Colorado’s one-of-a-kind system arose through necessity.
In 2000, it joined Washington in allowing medical marijuana, but it wasn’t until 2009 that Denver, like Seattle, began seeing wildcat marijuana dispensaries popping up across the city.
Then-state Sen. Chris Romer, son of a former governor, in 2010 pushed through medical marijuana regulations envisioned to be “as strict, if not twice as strict, as alcohol.”
Five-figure licensing and application fees – plus security and requirements that dispensaries grow most of their own product – added up to $500,000 or more. That was intentional, Romer said.
“If you raise the bar high enough, they won’t risk their $500,000 or million-dollar investment to sell to youngsters,” Romer said.
With a new law in place, a retired liquor regulator and onetime drug cop, Matt Cook, was brought in to broker a five-month negotiation that “had drug dealers on one side, law enforcement on the other, and my staff in the middle,” he said.
Cook had one primary goal: no “diversion” of marijuana spilling from regulated grows onto street corners.
The result was a blizzard of rules: 24-7 video surveillance in grow farms and dispensaries accessible to enforcement officers via the Internet; bar codes on each plant; criminal background checks; and hard-copy manifests faxed to Cook’s staff each time a pound of pot was moved.
“The process works,” said Cook, who retired and is now a consultant to the medical marijuana industry. “It sort of set the example for the rest of the nation. This commodity won’t go away. And it can be regulated.”
Washington lawmakers tried to replicate the system in 2011, but Gov. Chris Gregoire vetoed the bill, citing the remote risk that state employees could be charged with violating federal law.
Colorado skipped right over that. Colorado’s 2.9 percent state sales tax last year generated $5.3 million from medical marijuana sales. Cities, which can impose huge licensing fees and extra sales taxes, have reaped far more. Dispensary owners say they pay federal income tax, often at high rates because their businesses do not qualify for many deductions.
With all the marijuana and money out in the open, theories abound about why federal authorities haven’t intervened. Most cite Colorado’s role as a swing state in presidential elections and the fact its own regulators – not federal drug cops – are called to handle problem dispensaries.
“All of the arguments used, to do a half-assed regulatory system, are based on the fear of the feds,” said Romer. “I understand that. But the greater risk here is a use by younger users because (of) a lack of controls.”

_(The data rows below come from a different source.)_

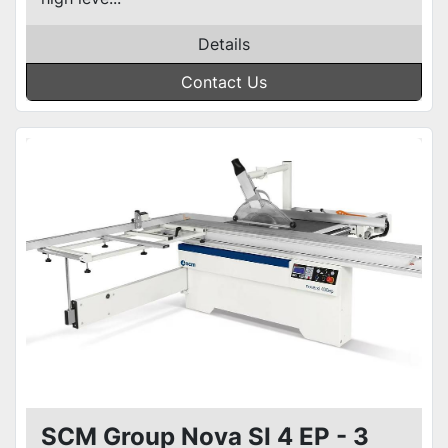
Details
Contact Us
SCM Group Nova SI 4 EP - 3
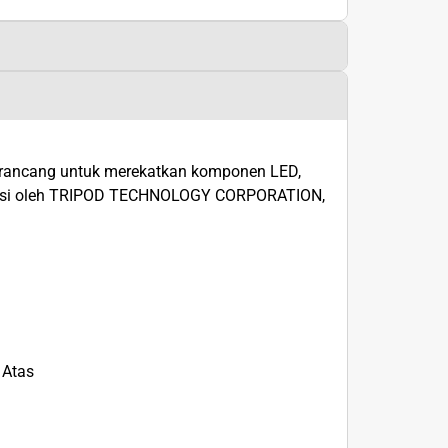
irancang untuk merekatkan komponen LED,
duksi oleh TRIPOD TECHNOLOGY CORPORATION,
 Atas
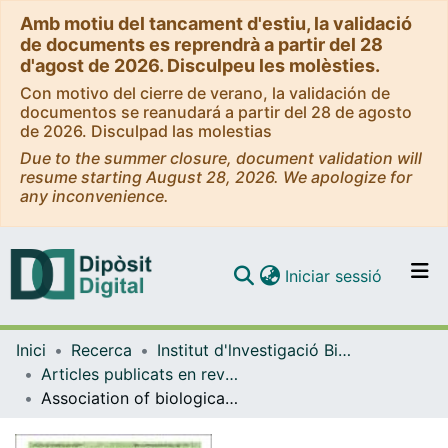
Amb motiu del tancament d'estiu, la validació
de documents es reprendrà a partir del 28
d'agost de 2026. Disculpeu les molèsties.
Con motivo del cierre de verano, la validación de
documentos se reanudará a partir del 28 de agosto
de 2026. Disculpad las molestias
Due to the summer closure, document validation will
resume starting August 28, 2026. We apologize for
any inconvenience.
(current)
Iniciar sessió
Comunitats i col·leccions
Inici
Recerca
Institut d'lnvestigació Biomèdica de Bellvitge (IDIBELL)
Navega per tot el DD
Articles publicats en revistes (Institut d'lnvestigació Biomèdica de Bellvitge (IDIBELL))
Com publicar
Association of biological sex with clinical outcomes and biomarkers of Alzheimer’s disease in adults with Down syndrome
Contacte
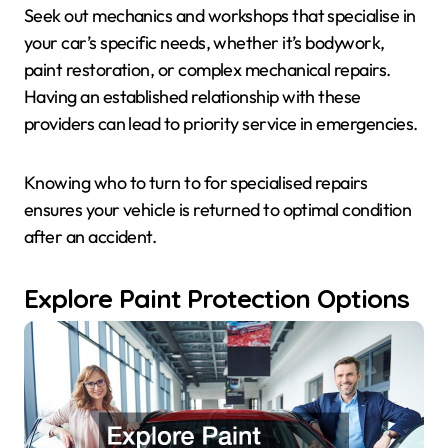
Seek out mechanics and workshops that specialise in
your car’s specific needs, whether it’s bodywork,
paint restoration, or complex mechanical repairs.
Having an established relationship with these
providers can lead to priority service in emergencies.
Knowing who to turn to for specialised repairs
ensures your vehicle is returned to optimal condition
after an accident.
Explore Paint Protection Options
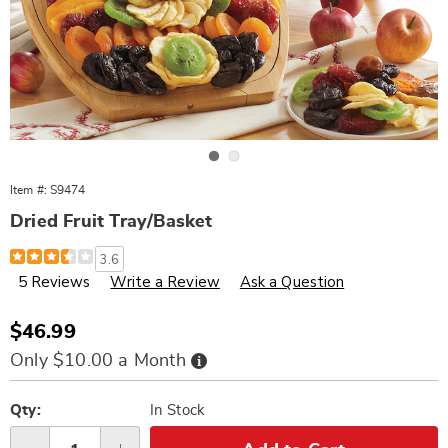
Go to slide 1
Go to slide 2
Item #:
S9474
Dried Fruit Tray/Basket
Details
https://www.wards.com/p/dried-
3.6
fruit-
5 Reviews
Write a Review
Ask a Question
trivet%2Fbowl-
000474.html
Sale
$46.99
Price
Buy
Only $10.00 a Month
Now,
Pay
Personalization
Pick
Later
options
'n
Qty:
In Stock
Choose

Denver Relief’s grow site, in a nondescript warehouse in northeast Denver, is a midsized operation by local standards, but would be the Taj Mahal by Seattle standards: 2,000 plants, 13,000 square feet, 62,000 watts of power and 2,000 gallons of filtered water a day. Build-out costs were $500,000, including the site’s own transformer.
Up close, flowering marijuana plants look like Frankenflowers, genetically filtered into strains such as Romulan or Red Headed Stranger to produce plum-sized buds dangling from spindly stalks. The dispensary was one of the first amid the Colorado medical marijuana land rush of 2010. More than 1,800 budding entrepreneurs, some pushing shopping carts full of documents, lined up at Cook’s office, dreaming of getting a state license to grow or sell pot.

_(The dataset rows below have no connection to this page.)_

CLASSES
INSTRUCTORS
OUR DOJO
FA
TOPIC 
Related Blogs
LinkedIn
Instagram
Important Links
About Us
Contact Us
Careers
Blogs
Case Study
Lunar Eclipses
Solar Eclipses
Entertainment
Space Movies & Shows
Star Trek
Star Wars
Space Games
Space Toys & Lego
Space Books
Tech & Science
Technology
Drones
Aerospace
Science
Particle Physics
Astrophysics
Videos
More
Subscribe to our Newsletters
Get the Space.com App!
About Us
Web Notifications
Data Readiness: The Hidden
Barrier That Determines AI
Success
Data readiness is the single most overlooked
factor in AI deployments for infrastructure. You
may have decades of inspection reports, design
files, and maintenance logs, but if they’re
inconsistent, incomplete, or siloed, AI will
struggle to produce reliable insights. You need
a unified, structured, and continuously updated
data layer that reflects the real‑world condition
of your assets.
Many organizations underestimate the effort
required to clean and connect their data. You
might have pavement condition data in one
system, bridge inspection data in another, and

To get one, applicants had to waive their Fourth Amendment right to limitations on search and seizure: regardless of state law, the business is illegal under federal law. They also had to disclose years of bank statements. “I think a lot of the info they required weeded out a lot of people who would have been bad for the industry,” said Kayvan Khalatbari, co-owner of Denver Relief.
It is a tightly competitive market, with more than 520 dispensaries and 150 processors of cannabis-infused food statewide. The industry leases an estimated 1 million square feet in the Denver area, with some grow sites having as many as 10,000 plants.